With this a developer can set a value to an attribute:

Assoc results = attrdata.SetValue(CatID, AttrID, "New Value")

Or, set the 2nd value of a multi-valued attribute on the 3rd row of a multi-valued set:

Assoc results = attrdata.SetValue(CatID, AttrID, "New Value 2", 2, 3)

You'll notice the interface doesn't accept a set ID. The extension determines if an attribute is contained within a set and handles it for you. You just need to provide the attribute ID.

Getting a value is just as easy:

Assoc results = attrdata.GetValue(CatID, AttrID)

if results.ok
	value = results.Value

To save the changes:

results = attrdata.commit()

The commit() method makes the appropriate call to llnode.NodeCategoriesUpdate() without having to do any extra DAPINODE or llnode lookups. It also handles auditing without having to manipulate the fAttrChangePrefix or fValueChanges features on attrData (which is otherwise necessary for auditing to work).

Many other methods are available for performing operations such as cloning of categories, setting an attribute to read-only, profiling the properties of the category (e.g., what type of attributes it contains), rendering for a custom form, validating required attributes are fulfilled, etc.

# Attribute Identifiers

In the examples I pass CatID and AttrID as parameters to the SetValue() and GetValue() functions. These are just the category DataID and attribute ID.
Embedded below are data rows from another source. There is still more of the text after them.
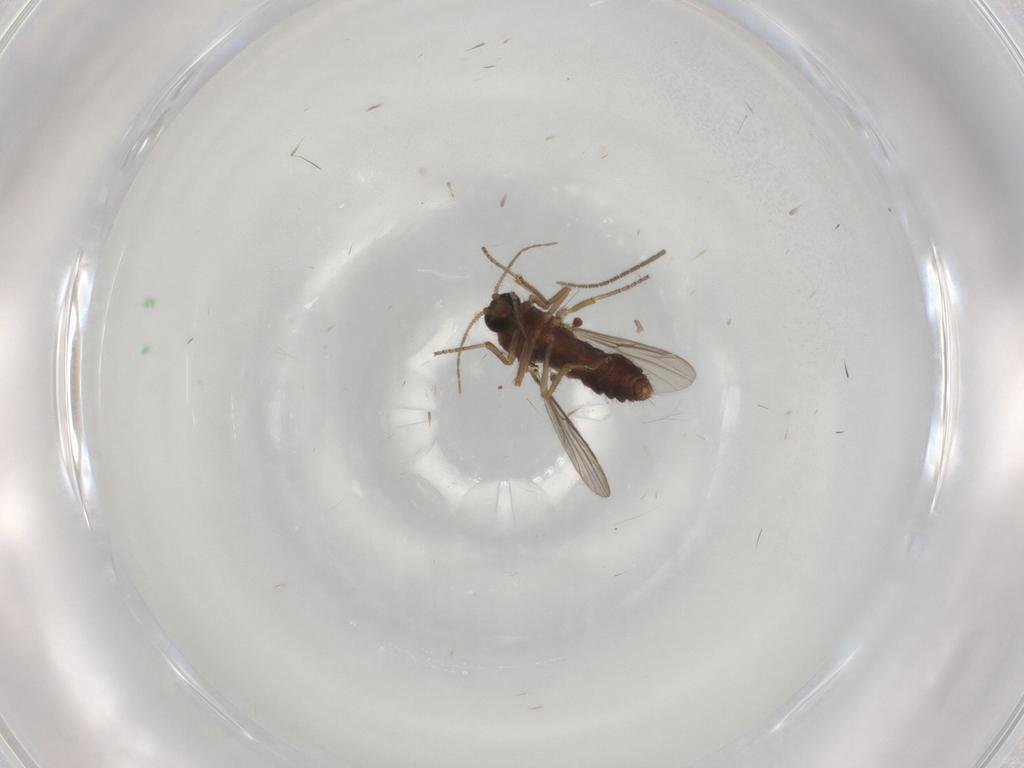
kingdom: Animalia
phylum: Arthropoda
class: Insecta
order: Diptera
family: Ceratopogonidae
The difficulty with using IDs is that they are inherently different among Content Server installations. Hardcoding these values will certainly cause problems once the module is installed on a different system.

One workaround is to retrieve the category and attribute IDs from the category and attribute name. However, this can lead to ambiguous cases when the category name is repeated within a system, or the attribute name is repeated within a category. It's also unreliable since any user with the appropriate permissions could rename a category or attribute.
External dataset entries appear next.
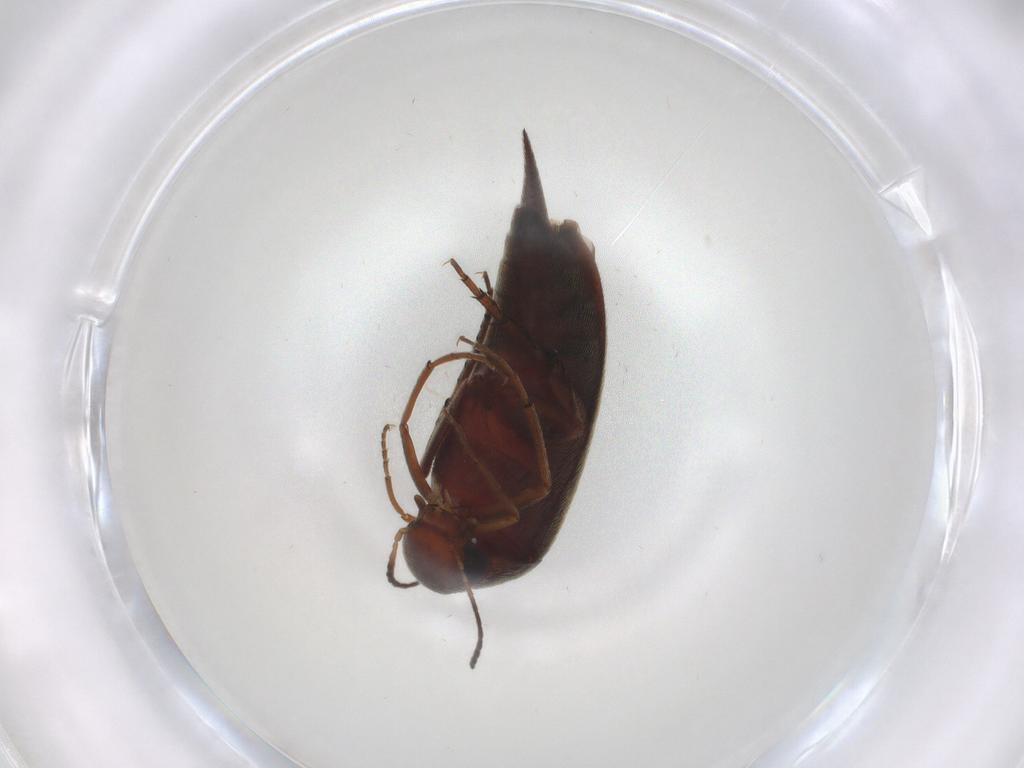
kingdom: Animalia
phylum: Arthropoda
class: Insecta
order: Coleoptera
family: Mordellidae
To deal with this problem, RHCore introduces the concept of identifiers and attribute identifiers. An identifier permits a unique string to be mapped to a DataID. It's similar to a nickname, but can only be viewed or modified by a user with Administrator rights.
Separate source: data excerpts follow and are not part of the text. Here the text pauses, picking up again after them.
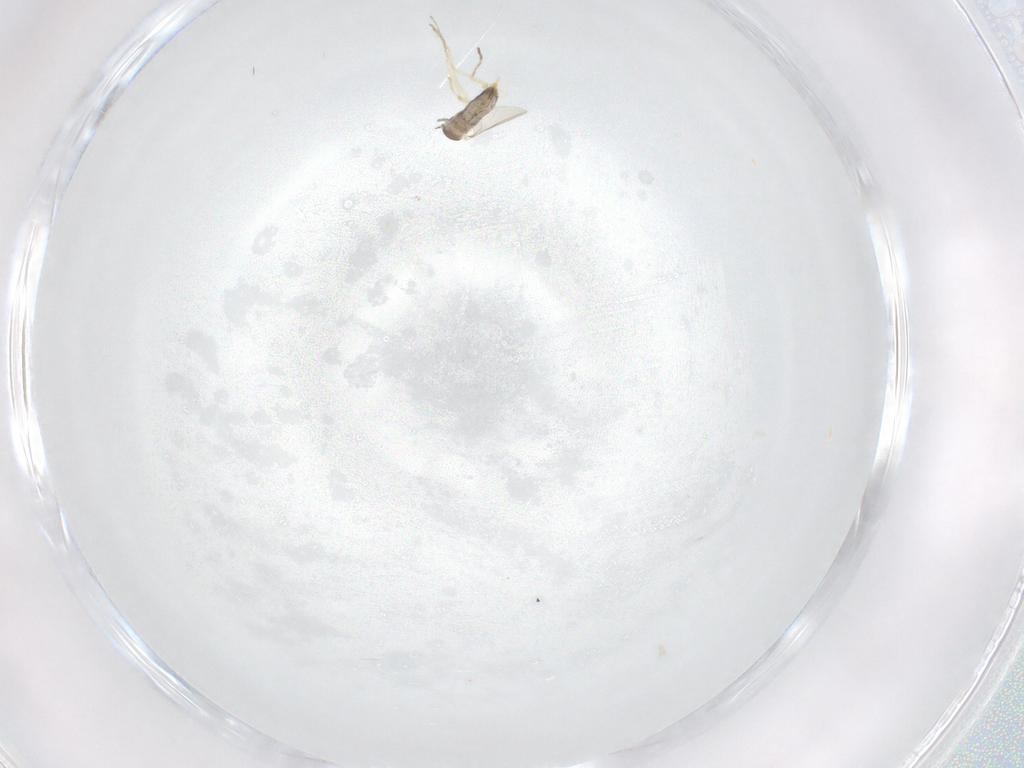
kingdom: Animalia
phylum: Arthropoda
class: Insecta
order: Diptera
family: Cecidomyiidae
An attribute identifier extends the identifier concept to attribute IDs by allowing each attribute in a category to be mapped to a unique string. With the category identifier, it becomes possible to reference a specific category and attribute without having to hardcode any IDs. The only prerequisite is for the Administrator to setup the identifier mappings on each target system, which only needs to be done once.

# Querying

Querying on Content Server attributes requires complex and complicated joins with LLAttrData. The query also depends on category and attribute IDs, which means a SQL statement must be refactored if it's to be used on another system.

RHCore abstracts this away with a simple extension to $RHCore.RHNodeQuery (see Part XVII for a blog post about querying), which permits filtering by categories and attributes without having to write any SQL. For example, to query the system for all documents having a date attribute value in the future:

Frame query = $RHCore.RHNodeQuery.New(prgCtx) \
	.filter('subtype', '==', $TypeDocument) \
	.filterAttribute(CatID, AttrID, '>', Date.Now())

The filterAttribute() method does all the necessary joins to make the query work, and also accepts identifiers as described in the previous section. The convenience, reliability, and amount time saved with this feature cannot be overstated.

# Other features and Wrapping up

The extensions have made some interesting solutions possible. One example is the transformation of the category structure into an Assoc and caching the result with Memcached. This permits lightning fast access to attribute values without having to instantiate a Frame or query the database. I'm using this to display attribute values in table views with great performance.

Many other convenient methods exist. However, most of the time I just use the setters and getters without having to concern myself with the complex details behind them. The extensions have become a cornerstone in my work, and makes dealing with categories and attributes almost as easy as any other persisted variable in OScript.